◆ WHAT YOU NEED TO DO:
Copy the entries below word for word, minus the pictures.

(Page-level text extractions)
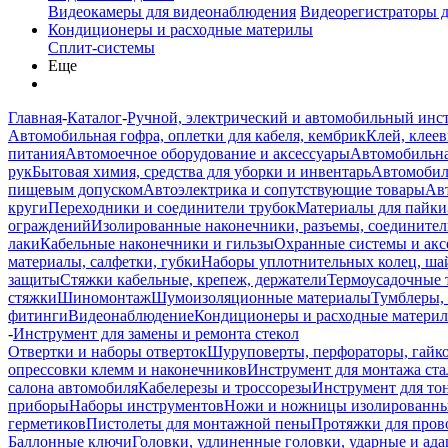
Видеокамеры для видеонаблюдения
Видеорегистраторы 
Кондиционеры и расходные материлы
Сплит-системы
Еще
Главная
-
Каталог
-
Ручной, электрический и автомобильный инс
Автомобильная гофра, оплетки для кабеля, кембрик
Клей, клеев
питания
Автомоечное оборудование и аксессуары
Автомобильна
рук
Бытовая химия, средства для уборки и инвентарь
Автомобиль
пищевым допуском
Автоэлектрика и сопутствующие товары
Ав
круги
Переходники и соединители трубок
Материалы для пайки
ограждений
Изолированные наконечники, разъемы, соединител
лаки
Кабельные наконечники и гильзы
Охранные системы и акс
материалы, салфетки, губки
Наборы уплотнительных колец, ша
защиты
Стяжки кабельные, крепеж, держатели
Термоусадочные 
стяжки
Шиномонтаж
Шумоизоляционные материалы
Тумблеры,
фитинги
Видеонаблюдение
Кондиционеры и расходные матери
-
Инструмент для замены и ремонта стекол
Отвертки и наборы отверток
Шуруповерты, перфораторы, гайк
опрессовки клемм и наконечников
Инструмент для монтажа ста
салона автомобиля
Кабелерезы и троссорезы
Инструмент для то
приборы
Наборы инструментов
Ножи и ножницы изолированн
герметиков
Пистолеты для монтажной пены
Протяжки для пров
Баллонные ключи
Головки, удлиненные головки, ударные и ад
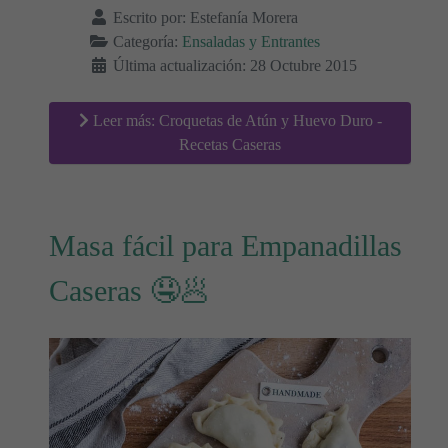
Escrito por:
Estefanía Morera
Categoría:
Ensaladas y Entrantes
Última actualización: 28 Octubre 2015
Leer más: Croquetas de Atún y Huevo Duro -
Recetas Caseras
Masa fácil para Empanadillas
Caseras 🤤🥟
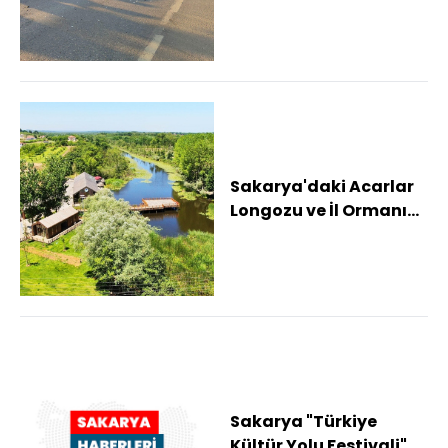
Sakarya'daki Acarlar
Longozu ve İl Ormanı
Tabiat Parkı
bayramda 24 bin ziya...
Sakarya "Türkiye
Kültür Yolu Festivali"ne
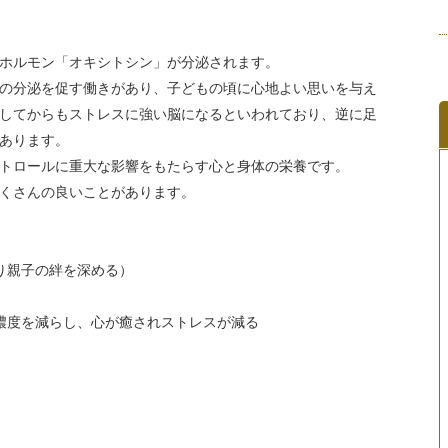
ホルモン「オキシトシン」が分泌されます。
の分泌を促す働きがあり、子どもの頃に心地よい思いを与え
してからもストレスに強い脳になるといわれており、逆に足
あります。
トロールに重大な影響をもたらす心と身体の栄養です。
くさんの良いことがあります。
り親子の絆を深める）
濃度を減らし、心が癒されストレスが減る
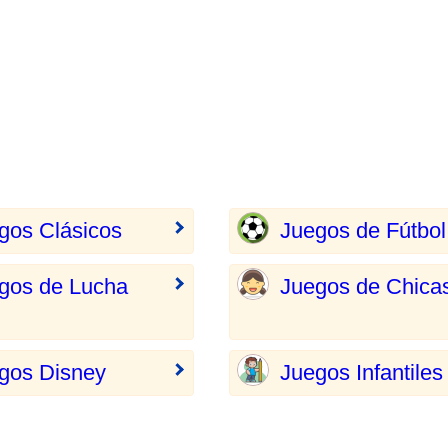
gos Clásicos
Juegos de Fútbol
gos de Lucha
Juegos de Chica
gos Disney
Juegos Infantiles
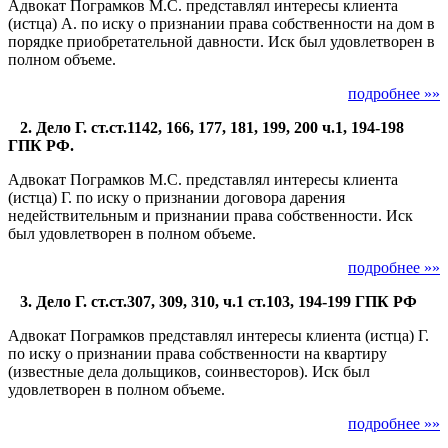
Адвокат Пограмков М.С. представлял интересы клиента
(истца) А. по иску о признании права собственности на дом в
порядке приобретательной давности. Иск был удовлетворен в
полном объеме.
подробнее »»
2. Дело Г. ст.ст.1142, 166, 177, 181, 199, 200 ч.1, 194-198
ГПК РФ.
Адвокат Пограмков М.С. представлял интересы клиента
(истца) Г. по иску о признании договора дарения
недействительным и признании права собственности. Иск
был удовлетворен в полном объеме.
подробнее »»
3. Дело Г. ст.ст.307, 309, 310, ч.1 ст.103, 194-199 ГПК РФ
Адвокат Пограмков представлял интересы клиента (истца) Г.
по иску о признании права собственности на квартиру
(известные дела дольщиков, соинвесторов). Иск был
удовлетворен в полном объеме.
подробнее »»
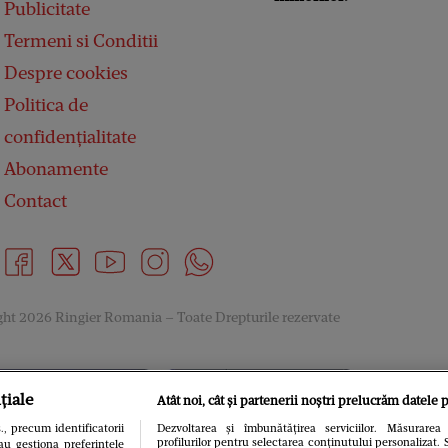
Publicitate
Termeni si Conditii
Despre cookies
Politica de
confidențialitate
Abonamente
Contact
ht 2026 Ringier Romania – Toate Drepturile rezervate
țiale
Atât noi, cât și partenerii noștri prelucrăm datele p
, precum identificatorii
Dezvoltarea și îmbunătățirea serviciilor. Măsurarea 
profilurilor pentru selectarea conținutului personalizat. 
au gestiona preferințele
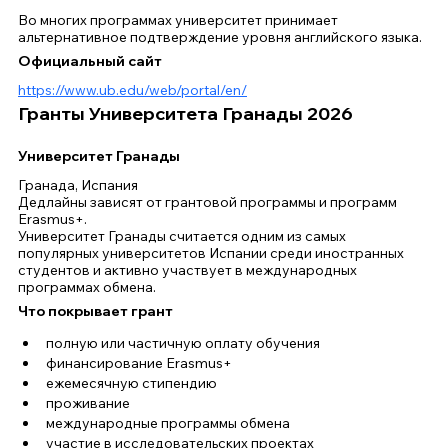
Во многих программах университет принимает 
альтернативное подтверждение уровня английского языка.
Официальный сайт
https://www.ub.edu/web/portal/en/
Гранты Университета Гранады 2026
Университет Гранады
Гранада, Испания
Дедлайны зависят от грантовой программы и программ 
Erasmus+.
Университет Гранады считается одним из самых 
популярных университетов Испании среди иностранных 
студентов и активно участвует в международных 
программах обмена.
Что покрывает грант
полную или частичную оплату обучения
финансирование Erasmus+
ежемесячную стипендию
проживание
международные программы обмена
участие в исследовательских проектах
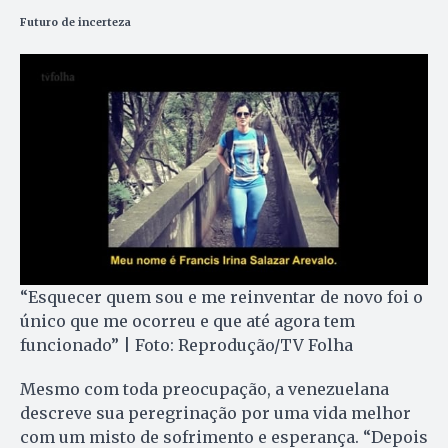
Futuro de incerteza
“Esquecer quem sou e me reinventar de novo foi o
único que me ocorreu e que até agora tem
funcionado” | Foto: Reprodução/TV Folha
Mesmo com toda preocupação, a venezuelana
descreve sua peregrinação por uma vida melhor
com um misto de sofrimento e esperança. “Depois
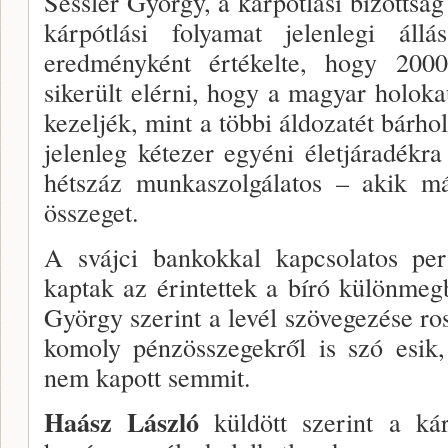
Sessler György, a kárpótlási bizottság 
kárpótlási folyamat jelenlegi állá
eredményként értékelte, hogy 2000
sikerült elérni, hogy a magyar holoka
kezeljék, mint a töb­bi áldozatét bárh
jelenleg kétezer egyéni életjára­dékra 
hétszáz munkaszolgálatos – akik má
összeget.
A svájci bankokkal kapcsolatos p
kaptak az érintettek a bíró különmegbí
György szerint a levél szövegezése ros
komoly pénzösszegekről is szó esik,
nem ka­pott semmit.
Haász László
küldött szerint a ká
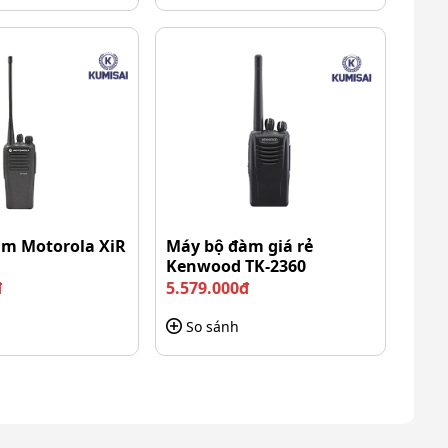
m Motorola XiR
Máy bộ đàm giá rẻ
Kenwood TK-2360
đ
5.579.000đ
So sánh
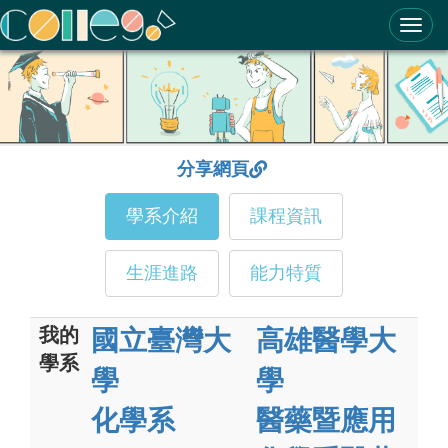
ColleGo! 大學選才與高中育才輔助系統
分享網頁
學系介紹
課程資訊
生涯進路
能力特質
我的
國立臺灣大
高雄醫學大
學系
學
學
化學系
醫藥暨應用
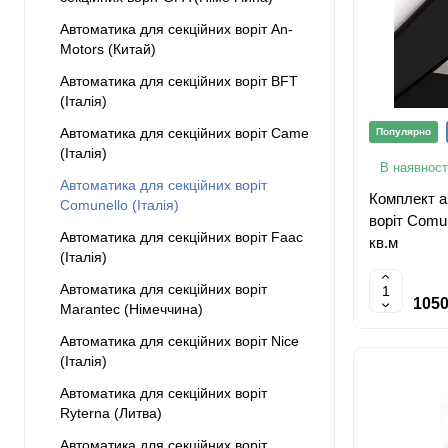
Автоматика для секційних воріт An-
Motors (Китай)
Автоматика для секційних воріт BFT
(Італія)
Автоматика для секційних воріт Came
Популярно
(Італія)
В наявност
Автоматика для секційних воріт
Комплект а
Comunello (Італія)
воріт Comun
Автоматика для секційних воріт Faac
кв.м
(Італія)
Автоматика для секційних воріт
1050
Marantec (Німеччина)
Автоматика для секційних воріт Nice
(Італія)
Автоматика для секційних воріт
Ryterna (Литва)
Автоматика для секційних воріт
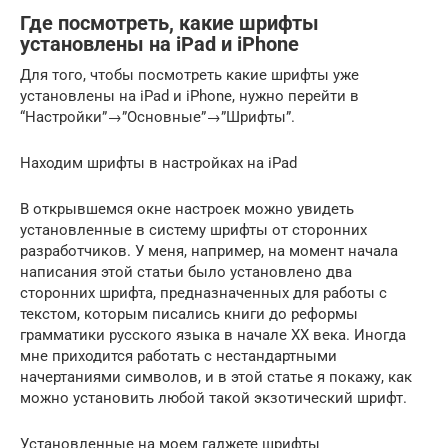
Где посмотреть, какие шрифты
установлены на iPad и iPhone
Для того, чтобы посмотреть какие шрифты уже
установлены на iPad и iPhone, нужно перейти в
“Настройки”→”Основные”→”Шрифты”.
Находим шрифты в настройках на iPad
В открывшемся окне настроек можно увидеть
установленные в систему шрифты от сторонних
разработчиков. У меня, например, на момент начала
написания этой статьи было установлено два
сторонних шрифта, предназначенных для работы с
текстом, которым писались книги до реформы
грамматики русского языка в начале ХХ века. Иногда
мне приходится работать с нестандартными
начертаниями символов, и в этой статье я покажу, как
можно установить любой такой экзотический шрифт.
Установленные на моем гаджете шрифты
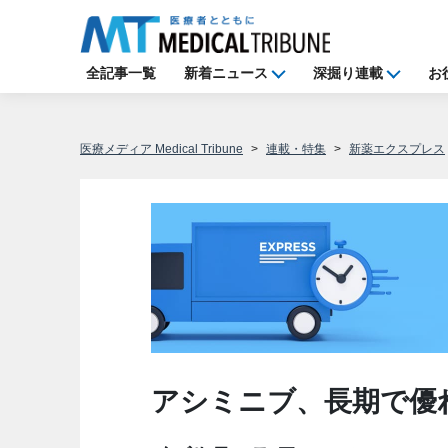
全記事一覧
新着ニュース
深掘り連載
お
医療メディア Medical Tribune
連載・特集
新薬エクスプレス
アシミニブ、長期で優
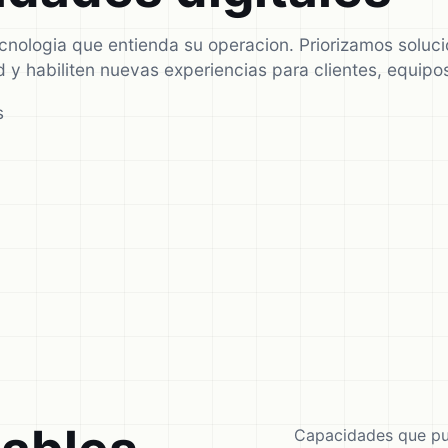
ecnologia que entienda su operacion. Priorizamos solu
dad y habiliten nuevas experiencias para clientes, equip
s
Capacidades que pu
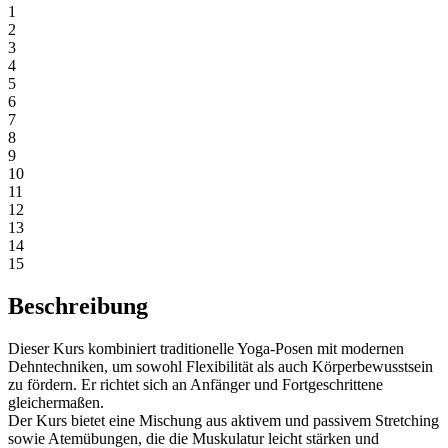
1
2
3
4
5
6
7
8
9
10
11
12
13
14
15
Beschreibung
Dieser Kurs kombiniert traditionelle Yoga-Posen mit modernen
Dehntechniken, um sowohl Flexibilität als auch Körperbewusstsein
zu fördern. Er richtet sich an Anfänger und Fortgeschrittene
gleichermaßen.
Der Kurs bietet eine Mischung aus aktivem und passivem Stretching
sowie Atemübungen, die die Muskulatur leicht stärken und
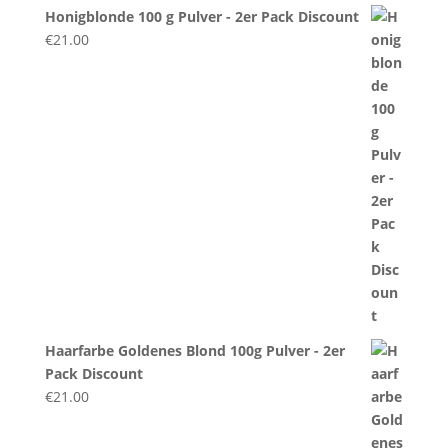
Honigblonde 100 g Pulver - 2er Pack Discount
€
21.00
Haarfarbe Goldenes Blond 100g Pulver - 2er
Pack Discount
€
21.00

◆ YOUR SOLUTION:
Видеокамеры для видеонаблюдения
Видеорегистраторы 
Кондиционеры и расходные материлы
Сплит-системы
Еще
Главная
-
Каталог
-
Ручной, электрический и автомобильный инс
Автомобильная гофра, оплетки для кабеля, кембрик
Клей, клеев
питания
Автомоечное оборудование и аксессуары
Автомобильна
рук
Бытовая химия, средства для уборки и инвентарь
Автомобиль
пищевым допуском
Автоэлектрика и сопутствующие товары
Ав
круги
Переходники и соединители трубок
Материалы для пайки
ограждений
Изолированные наконечники, разъемы, соединител
лаки
Кабельные наконечники и гильзы
Охранные системы и акс
материалы, салфетки, губки
Наборы уплотнительных колец, ша
защиты
Стяжки кабельные, крепеж, держатели
Термоусадочные 
стяжки
Шиномонтаж
Шумоизоляционные материалы
Тумблеры,
фитинги
Видеонаблюдение
Кондиционеры и расходные матери
-
Инструмент для замены и ремонта стекол
Отвертки и наборы отверток
Шуруповерты, перфораторы, гайк
опрессовки клемм и наконечников
Инструмент для монтажа ста
салона автомобиля
Кабелерезы и троссорезы
Инструмент для то
приборы
Наборы инструментов
Ножи и ножницы изолированн
герметиков
Пистолеты для монтажной пены
Протяжки для пров
Баллонные ключи
Головки, удлиненные головки, ударные и ад
Escrito por:
Estefanía Morera
Categoría:
Ensaladas y Entrantes
Última actualización: 28 Octubre 2015
Leer más: Croquetas de Atún y Huevo Duro -
Recetas Caseras
Masa fácil para Empanadillas
Caseras 🤤🥟
Sakarya'daki Acarlar
Longozu ve İl Ormanı
Tabiat Parkı
bayramda 24 bin ziya...
Sakarya "Türkiye
Kültür Yolu Festivali"ne
ホルモン「オキシトシン」が分泌されます。
の分泌を促す働きがあり、子どもの頃に心地よい思いを与え
してからもストレスに強い脳になるといわれており、逆に足
あります。
トロールに重大な影響をもたらす心と身体の栄養です。
くさんの良いことがあります。
り親子の絆を深める）
濃度を減らし、心が癒されストレスが減る
gos Clásicos
Juegos de Fútbol
gos de Lucha
Juegos de Chica
gos Disney
Juegos Infantiles
Адвокат Пограмков М.С. представлял интересы клиента
(истца) А. по иску о признании права собственности на дом в
порядке приобретательной давности. Иск был удовлетворен в
полном объеме.
подробнее »»
2. Дело Г. ст.ст.1142, 166, 177, 181, 199, 200 ч.1, 194-198
ГПК РФ.
Адвокат Пограмков М.С. представлял интересы клиента
(истца) Г. по иску о признании договора дарения
недействительным и признании права собственности. Иск
был удовлетворен в полном объеме.
подробнее »»
3. Дело Г. ст.ст.307, 309, 310, ч.1 ст.103, 194-199 ГПК РФ
Адвокат Пограмков представлял интересы клиента (истца) Г.
по иску о признании права собственности на квартиру
(известные дела дольщиков, соинвесторов). Иск был
удовлетворен в полном объеме.
подробнее »»
Publicitate
Termeni si Conditii
Despre cookies
Politica de
confidențialitate
Abonamente
Contact
ht 2026 Ringier Romania – Toate Drepturile rezervate
țiale
Atât noi, cât și partenerii noștri prelucrăm datele p
, precum identificatorii
Dezvoltarea și îmbunătățirea serviciilor. Măsurarea 
profilurilor pentru selectarea conținutului personalizat. 
au gestiona preferințele
Во многих программах университет принимает 
альтернативное подтверждение уровня английского языка.
Официальный сайт
https://www.ub.edu/web/portal/en/
Гранты Университета Гранады 2026
Университет Гранады
Гранада, Испания
Дедлайны зависят от грантовой программы и программ 
Erasmus+.
Университет Гранады считается одним из самых 
популярных университетов Испании среди иностранных 
студентов и активно участвует в международных 
программах обмена.
Что покрывает грант
полную или частичную оплату обучения
финансирование Erasmus+
ежемесячную стипендию
проживание
международные программы обмена
участие в исследовательских проектах
Futuro de incerteza
“Esquecer quem sou e me reinventar de novo foi o
único que me ocorreu e que até agora tem
funcionado” | Foto: Reprodução/TV Folha
Mesmo com toda preocupação, a venezuelana
descreve sua peregrinação por uma vida melhor
com um misto de sofrimento e esperança. “Depois
Sessler György, a kárpótlási bizottság 
kárpótlási folyamat jelenlegi állá
eredményként értékelte, hogy 2000
sikerült elérni, hogy a magyar holoka
kezeljék, mint a töb­bi áldozatét bárh
jelenleg kétezer egyéni életjára­dékra 
hétszáz munkaszolgálatos – akik má
összeget.
A svájci bankokkal kapcsolatos p
kaptak az érintettek a bíró különmegbí
György szerint a levél szövegezése ros
komoly pénzösszegekről is szó esik,
nem ka­pott semmit.
Haász László
küldött szerint a ká
m Motorola XiR
Máy bộ đàm giá rẻ
Kenwood TK-2360
đ
5.579.000đ
So sánh
ColleGo! 大學選才與高中育才輔助系統
分享網頁
學系介紹
課程資訊
生涯進路
能力特質
我的
國立臺灣大
高雄醫學大
學系
學
學
化學系
醫藥暨應用
Автоматика для секційних воріт An-
Motors (Китай)
Автоматика для секційних воріт BFT
(Італія)
Автоматика для секційних воріт Came
Популярно
(Італія)
В наявност
Автоматика для секційних воріт
Комплект а
Comunello (Італія)
воріт Comun
Автоматика для секційних воріт Faac
кв.м
(Італія)
Автоматика для секційних воріт
1050
Marantec (Німеччина)
Автоматика для секційних воріт Nice
(Італія)
Автоматика для секційних воріт
Ryterna (Литва)
Автоматика для секційних воріт
Где посмотреть, какие шрифты
установлены на iPad и iPhone
Для того, чтобы посмотреть какие шрифты уже
установлены на iPad и iPhone, нужно перейти в
“Настройки”→”Основные”→”Шрифты”.
Находим шрифты в настройках на iPad
В открывшемся окне настроек можно увидеть
установленные в систему шрифты от сторонних
разработчиков. У меня, например, на момент начала
написания этой статьи было установлено два
сторонних шрифта, предназначенных для работы с
текстом, которым писались книги до реформы
грамматики русского языка в начале ХХ века. Иногда
мне приходится работать с нестандартными
начертаниями символов, и в этой статье я покажу, как
можно установить любой такой экзотический шрифт.
Установленные на моем гаджете шрифты
全記事一覧
新着ニュース
深掘り連載
お
医療メディア Medical Tribune
連載・特集
新薬エクスプレス
アシミニブ、長期で優
ecnologia que entienda su operacion. Priorizamos solu
dad y habiliten nuevas experiencias para clientes, equip
s
Capacidades que pu
1
2
3
4
5
6
7
8
9
10
11
12
13
14
15
Beschreibung
Dieser Kurs kombiniert traditionelle Yoga-Posen mit modernen
Dehntechniken, um sowohl Flexibilität als auch Körperbewusstsein
zu fördern. Er richtet sich an Anfänger und Fortgeschrittene
gleichermaßen.
Der Kurs bietet eine Mischung aus aktivem und passivem Stretching
sowie Atemübungen, die die Muskulatur leicht stärken und
Honigblonde 100 g Pulver - 2er Pack Discount
€
21.00
Haarfarbe Goldenes Blond 100g Pulver - 2er
Pack Discount
€
21.00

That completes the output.